■ **Excerpted passage**:

South Korea Is Caught Between China and the United States

But Seoul’s positioning is not all bad. As South Korea and other Asian countries step gingerly with one eye on the superpowers’ rivalry, there are also opportunities to be found.

Published on October 21, 2020

How Is South Korea Responding to the U.S.-China Rivalry?

South Korea is one of the few countries in Asia, or for that matter, in the world, that has both long-standing historical ties with China and a critical alliance with the United States. This two-sided reality puts unprecedented pressure on Seoul, as the U.S.-China rivalry intensifies and spills over to affect trade and technology policy. As Asia’s fourth-largest economy, South Korea exported goods worth over $136 billion to China in 2019, comprising a quarter of its total exports. Moreover, since China is North Korea’s only ally and indispensable patron, Seoul must also give careful consideration to the complex Beijing-Pyongyang relationship as South Korea tends to its own ties with China.

■ **Information supplied**:
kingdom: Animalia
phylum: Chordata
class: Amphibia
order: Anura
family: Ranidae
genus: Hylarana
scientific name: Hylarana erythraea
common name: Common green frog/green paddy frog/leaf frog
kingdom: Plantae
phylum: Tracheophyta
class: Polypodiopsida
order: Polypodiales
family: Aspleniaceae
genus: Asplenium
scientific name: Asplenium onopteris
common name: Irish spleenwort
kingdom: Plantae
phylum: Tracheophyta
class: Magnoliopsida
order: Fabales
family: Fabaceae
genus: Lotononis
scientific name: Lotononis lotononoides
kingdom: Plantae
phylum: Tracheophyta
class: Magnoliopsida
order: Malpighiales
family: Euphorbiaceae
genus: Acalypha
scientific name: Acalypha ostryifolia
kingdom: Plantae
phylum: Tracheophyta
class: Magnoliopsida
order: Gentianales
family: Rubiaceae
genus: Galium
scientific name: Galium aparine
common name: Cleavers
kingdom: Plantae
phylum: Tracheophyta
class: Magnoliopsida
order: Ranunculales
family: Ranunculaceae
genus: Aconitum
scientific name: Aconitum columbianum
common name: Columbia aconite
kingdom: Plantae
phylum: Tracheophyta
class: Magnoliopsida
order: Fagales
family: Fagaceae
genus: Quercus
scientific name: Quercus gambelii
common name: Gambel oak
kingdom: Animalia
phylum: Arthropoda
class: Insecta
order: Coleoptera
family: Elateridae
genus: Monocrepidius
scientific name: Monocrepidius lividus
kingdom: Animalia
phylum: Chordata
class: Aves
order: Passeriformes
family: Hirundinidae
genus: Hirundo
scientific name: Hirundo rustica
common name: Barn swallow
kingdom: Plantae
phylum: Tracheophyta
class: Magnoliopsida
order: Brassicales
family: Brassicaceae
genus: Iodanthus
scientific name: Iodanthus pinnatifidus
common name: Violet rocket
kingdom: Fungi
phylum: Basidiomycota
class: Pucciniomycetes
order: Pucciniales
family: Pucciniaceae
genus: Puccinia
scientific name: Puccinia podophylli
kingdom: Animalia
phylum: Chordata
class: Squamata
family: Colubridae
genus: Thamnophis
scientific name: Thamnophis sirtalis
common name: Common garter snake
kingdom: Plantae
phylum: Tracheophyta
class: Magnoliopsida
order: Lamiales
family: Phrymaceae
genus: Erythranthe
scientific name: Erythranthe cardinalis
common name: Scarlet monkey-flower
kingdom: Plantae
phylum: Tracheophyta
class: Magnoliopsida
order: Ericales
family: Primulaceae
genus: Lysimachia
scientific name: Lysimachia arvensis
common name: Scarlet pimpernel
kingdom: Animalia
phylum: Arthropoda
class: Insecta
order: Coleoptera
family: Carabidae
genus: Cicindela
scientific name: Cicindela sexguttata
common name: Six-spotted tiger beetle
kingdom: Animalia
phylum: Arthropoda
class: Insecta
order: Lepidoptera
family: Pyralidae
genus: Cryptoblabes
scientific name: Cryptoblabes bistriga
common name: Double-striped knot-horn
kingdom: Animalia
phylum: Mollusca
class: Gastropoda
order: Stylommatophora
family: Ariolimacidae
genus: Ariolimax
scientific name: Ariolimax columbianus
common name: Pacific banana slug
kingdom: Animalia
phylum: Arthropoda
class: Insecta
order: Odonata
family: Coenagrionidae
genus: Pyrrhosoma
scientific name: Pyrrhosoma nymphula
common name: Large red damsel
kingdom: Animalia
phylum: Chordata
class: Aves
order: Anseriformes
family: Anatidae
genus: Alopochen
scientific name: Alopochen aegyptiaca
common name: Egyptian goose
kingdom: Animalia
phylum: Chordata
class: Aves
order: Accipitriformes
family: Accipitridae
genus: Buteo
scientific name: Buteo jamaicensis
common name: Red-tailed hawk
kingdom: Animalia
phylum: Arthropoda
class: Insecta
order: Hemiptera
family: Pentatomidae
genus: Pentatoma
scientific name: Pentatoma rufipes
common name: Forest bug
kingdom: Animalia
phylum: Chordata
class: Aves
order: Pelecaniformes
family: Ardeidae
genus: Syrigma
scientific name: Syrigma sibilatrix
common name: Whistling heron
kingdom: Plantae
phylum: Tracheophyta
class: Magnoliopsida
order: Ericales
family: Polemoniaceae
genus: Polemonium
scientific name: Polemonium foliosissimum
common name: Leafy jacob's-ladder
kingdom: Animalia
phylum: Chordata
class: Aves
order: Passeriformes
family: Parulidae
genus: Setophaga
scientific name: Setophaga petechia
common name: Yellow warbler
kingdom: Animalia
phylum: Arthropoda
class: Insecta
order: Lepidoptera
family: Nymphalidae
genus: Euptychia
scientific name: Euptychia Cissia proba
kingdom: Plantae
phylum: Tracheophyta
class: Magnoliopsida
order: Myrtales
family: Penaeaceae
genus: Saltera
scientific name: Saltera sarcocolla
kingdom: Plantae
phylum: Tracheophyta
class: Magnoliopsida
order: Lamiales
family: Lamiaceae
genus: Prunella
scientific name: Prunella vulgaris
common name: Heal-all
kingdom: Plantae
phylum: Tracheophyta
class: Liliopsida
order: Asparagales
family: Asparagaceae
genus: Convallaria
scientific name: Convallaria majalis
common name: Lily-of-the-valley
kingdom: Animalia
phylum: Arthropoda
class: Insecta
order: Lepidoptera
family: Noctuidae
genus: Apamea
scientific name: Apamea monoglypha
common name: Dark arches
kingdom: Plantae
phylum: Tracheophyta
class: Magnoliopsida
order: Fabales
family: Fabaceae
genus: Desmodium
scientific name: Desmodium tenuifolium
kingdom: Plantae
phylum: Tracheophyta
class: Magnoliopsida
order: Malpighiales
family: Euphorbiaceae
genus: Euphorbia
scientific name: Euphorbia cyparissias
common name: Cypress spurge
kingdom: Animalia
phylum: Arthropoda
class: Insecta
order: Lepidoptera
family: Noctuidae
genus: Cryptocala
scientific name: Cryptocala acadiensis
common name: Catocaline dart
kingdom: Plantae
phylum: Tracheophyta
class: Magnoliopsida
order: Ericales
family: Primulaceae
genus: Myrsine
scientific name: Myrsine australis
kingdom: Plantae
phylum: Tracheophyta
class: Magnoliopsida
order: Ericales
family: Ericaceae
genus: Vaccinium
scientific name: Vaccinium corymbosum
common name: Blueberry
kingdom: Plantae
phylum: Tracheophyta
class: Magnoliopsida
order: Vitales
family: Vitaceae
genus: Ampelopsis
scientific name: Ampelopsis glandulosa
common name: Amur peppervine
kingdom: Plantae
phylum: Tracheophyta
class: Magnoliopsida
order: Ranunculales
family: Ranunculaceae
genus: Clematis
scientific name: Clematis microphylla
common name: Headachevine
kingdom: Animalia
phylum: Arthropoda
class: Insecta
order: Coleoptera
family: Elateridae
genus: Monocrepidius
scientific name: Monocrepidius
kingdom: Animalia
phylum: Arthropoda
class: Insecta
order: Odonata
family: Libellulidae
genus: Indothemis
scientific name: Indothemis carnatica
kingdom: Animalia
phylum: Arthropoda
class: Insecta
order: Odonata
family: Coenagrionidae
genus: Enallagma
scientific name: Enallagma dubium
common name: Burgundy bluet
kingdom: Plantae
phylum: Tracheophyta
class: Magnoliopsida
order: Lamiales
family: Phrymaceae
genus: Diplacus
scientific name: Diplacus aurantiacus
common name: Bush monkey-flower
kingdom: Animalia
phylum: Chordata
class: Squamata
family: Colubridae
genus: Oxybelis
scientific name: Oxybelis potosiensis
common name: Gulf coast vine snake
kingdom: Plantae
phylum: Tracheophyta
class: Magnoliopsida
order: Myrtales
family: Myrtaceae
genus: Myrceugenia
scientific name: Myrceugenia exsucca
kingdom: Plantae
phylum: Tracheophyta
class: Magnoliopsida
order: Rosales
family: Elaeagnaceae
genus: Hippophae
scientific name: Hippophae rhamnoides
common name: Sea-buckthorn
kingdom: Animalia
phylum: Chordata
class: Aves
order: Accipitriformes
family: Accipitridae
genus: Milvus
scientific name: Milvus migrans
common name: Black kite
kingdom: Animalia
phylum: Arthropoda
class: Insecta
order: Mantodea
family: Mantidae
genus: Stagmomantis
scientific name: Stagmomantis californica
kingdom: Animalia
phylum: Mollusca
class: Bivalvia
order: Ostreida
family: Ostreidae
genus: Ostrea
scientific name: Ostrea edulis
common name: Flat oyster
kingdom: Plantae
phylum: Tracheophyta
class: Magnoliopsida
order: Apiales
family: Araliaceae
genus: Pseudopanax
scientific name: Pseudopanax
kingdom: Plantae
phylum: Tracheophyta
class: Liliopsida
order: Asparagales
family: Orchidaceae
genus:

■ **Task requirements**:
A. In the passage on South Korea and the U.S.-China rivalry, restate the part that opens with the words containing "How Is South" and closes with "ties with China.", substituting "the South Korean government" for "Seoul".
B. Name every country mentioned in the passage on South Korea and the U.S.-China rivalry.

■ **Results of the tasks**:
A.
How Is South Korea Responding to the U.S.-China Rivalry?

South Korea is one of the few countries in Asia, or for that matter, in the world, that has both long-standing historical ties with China and a critical alliance with the United States. This two-sided reality puts unprecedented pressure on the South Korean government, as the U.S.-China rivalry intensifies and spills over to affect trade and technology policy. As Asia’s fourth-largest economy, South Korea exported goods worth over $136 billion to China in 2019, comprising a quarter of its total exports. Moreover, since China is North Korea’s only ally and indispensable patron, the South Korean government must also give careful consideration to the complex Beijing-Pyongyang relationship as South Korea tends to its own ties with China.

B. South Korea, China, the United States, North Korea